JOURNAL ARTICLE

CD133+ cancer stem-like cells in small cell lung cancer are highly tumorigenic and chemoresistant but sensitive to a novel neuropeptide antagonist

Sana Sarvi, Alison C Mackinnon, Nicolaos Avlonitis, Mark Bradley, Robert C Rintoul, Doris M Rassl, Wei Wang, Stuart J Forbes, Christopher D Gregory, Tariq Sethi
Cancer Research 2014 March 1, 74 (5): 1554-65
24436149
Small cell lung cancer (SCLC) is a highly aggressive malignancy with poor survival rates, with initial responses nearly invariably followed by rapid recurrence of therapy-resistant disease. Drug resistance in SCLC may be attributable to the persistence of a subpopulation of cancer stem-like cells (CSC) that exhibit multiple drug resistance. In this study, we characterized the expression of CD133, one important marker of CSC in other cancers, in SCLC cancer cells.

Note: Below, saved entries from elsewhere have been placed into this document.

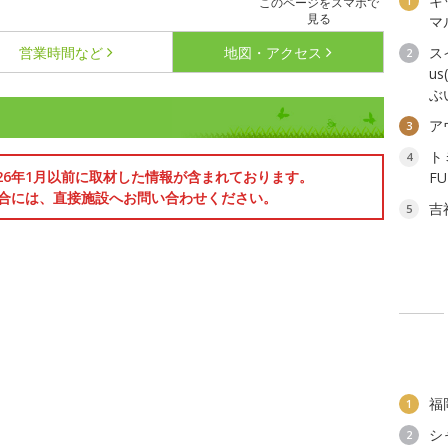
キ
1
このページをスマホで
見る
マ
営業時間など
地図・アクセス
ス
2
u
ぶ
ア
3
ト
4
026年1月以前に取材した情報が含まれております。
F
合には、直接施設へお問い合わせください。
吉
5
福
1
シ
2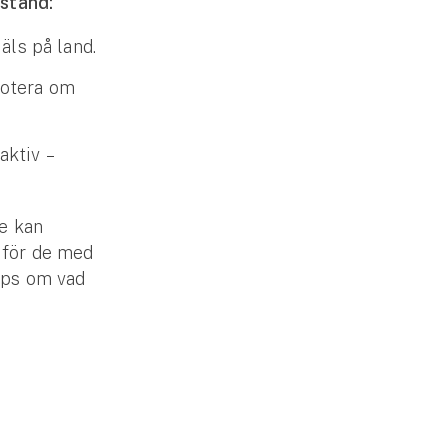
vstånd:
äls på land.
Notera om
aktiv –
e kan
d för de med
tips om vad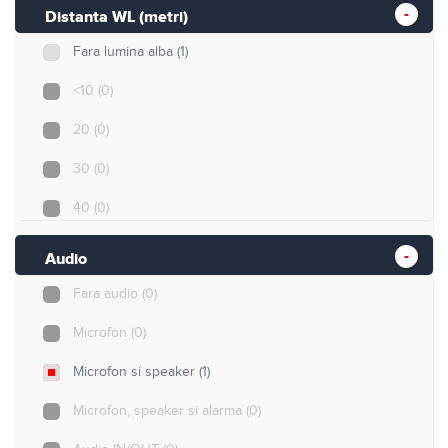
50
(0)
Distanta WL (metri)
80
(0)
Fara lumina alba
(1)
100
(0)
<10
(0)
150
(0)
20
(0)
200
(0)
30
(0)
300
(0)
40
(0)
50
(0)
Audio
80
(0)
Fara audio
(0)
100
(0)
Microfon
(0)
Microfon si speaker
(1)
Microfon, speaker si alarma
(0)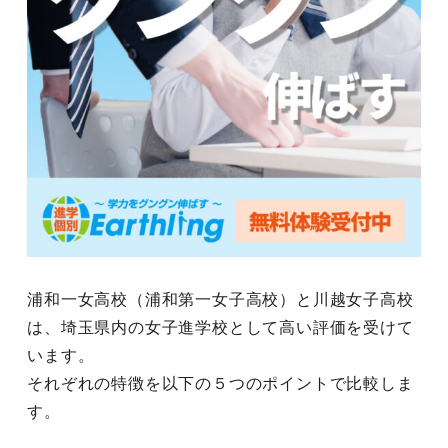
浦和一女高校（浦和第一女子高校）と川越女子高校
は、埼玉県内の女子進学校として高い評価を受けて
います。
それぞれの特徴を以下の５つのポイントで比較しま
す。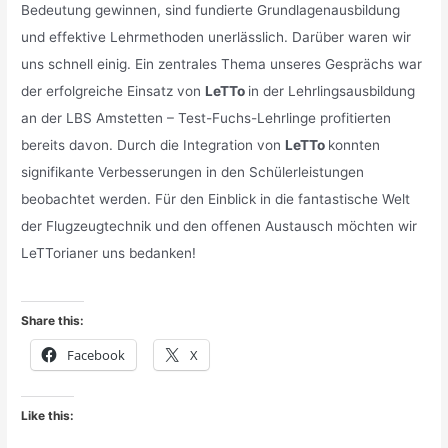
Bedeutung gewinnen, sind fundierte Grundlagenausbildung
und effektive Lehrmethoden unerlässlich. Darüber waren wir
uns schnell einig. Ein zentrales Thema unseres Gesprächs war
der erfolgreiche Einsatz von
LeTTo
in der Lehrlingsausbildung
an der LBS Amstetten – Test-Fuchs-Lehrlinge profitierten
bereits davon. Durch die Integration von
LeTTo
konnten
signifikante Verbesserungen in den Schülerleistungen
beobachtet werden. Für den Einblick in die fantastische Welt
der Flugzeugtechnik und den offenen Austausch möchten wir
LeTTorianer uns bedanken!
Share this:
Facebook
X
Like this: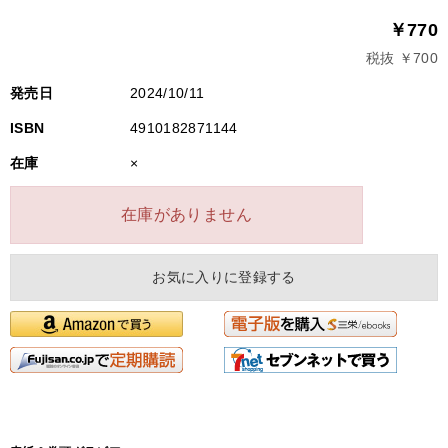
￥770
税抜 ￥700
発売日
2024/10/11
ISBN
4910182871144
在庫
×
在庫がありません
お気に入りに登録する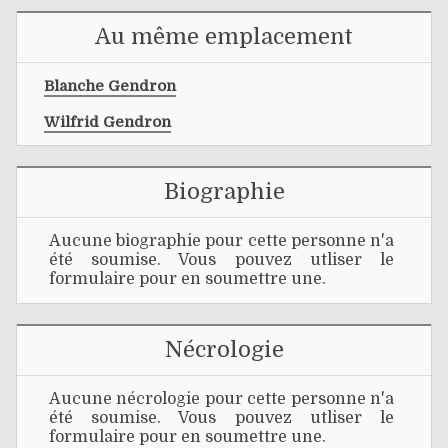
Au même emplacement
Blanche Gendron
Wilfrid Gendron
Biographie
Aucune biographie pour cette personne n'a
été soumise. Vous pouvez utliser le
formulaire pour en soumettre une.
Nécrologie
Aucune nécrologie pour cette personne n'a
été soumise. Vous pouvez utliser le
formulaire pour en soumettre une.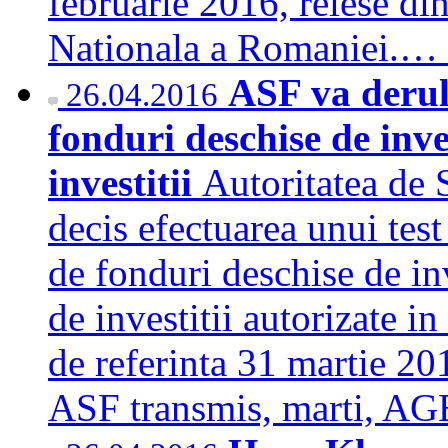
februarie 2016, reiese di
Nationala a Romaniei.…
ASF va derula
26.04.2016
fonduri deschise de inves
investitii
Autoritatea de
decis efectuarea unui test
de fonduri deschise de inv
de investitii autorizate i
de referinta 31 martie 20
ASF transmis, marti,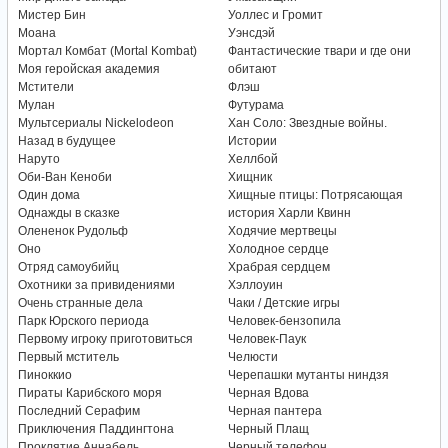
Мистер Бин
Уоллес и Громит
Моана
Уэнсдэй
Мортал Комбат (Mortal Kombat)
Фантастические твари и где они
Моя геройская академия
обитают
Мстители
Флэш
Мулан
Футурама
Мультсериалы Nickelodeon
Хан Соло: Звездные войны.
Назад в будущее
Истории
Наруто
Хеллбой
Оби-Ван Кеноби
Хищник
Один дома
Хищные птицы: Потрясающая
Однажды в сказке
история Харли Квинн
Олененок Рудольф
Ходячие мертвецы
Оно
Холодное сердце
Отряд самоубийц
Храбрая сердцем
Охотники за привидениями
Хэллоуин
Очень странные дела
Чаки / Детские игры
Парк Юрского периода
Человек-бензопила
Первому игроку приготовиться
Человек-Паук
Первый мститель
Челюсти
Пиноккио
Черепашки мутанты ниндзя
Пираты Карибского моря
Черная Вдова
Последний Серафим
Черная пантера
Приключения Паддингтона
Черный Плащ
Проклятие Аннабель
Черный телефон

CD133 expression correlated with chemoresistance and increased tumorigenicity in vitro and in vivo accompanied by increased expression of Akt/PKB and Bcl-2. CD133 expression was increased in mouse and human SCLC after chemotherapy, an observation confirmed in clinical specimens isolated longitudinally from a patient receiving chemotherapy. We discovered in CD133(+) SCLC cells, an increased expression of the mitogenic neuropeptide receptors for gastrin-releasing peptide and arginine vasopressin. Notably, these cells exhibited increased sensitivity to the growth inhibitory and proapoptotic effects of a novel broad spectrum neuropeptide antagonist (related to SP-G), which has completed a phase I clinical trial for SCLC. Our results offer evidence that this agent can preferentially target chemoresistant CD133(+) cells with CSC character in SCLC, emphasizing its potential utility for improving therapy in this setting.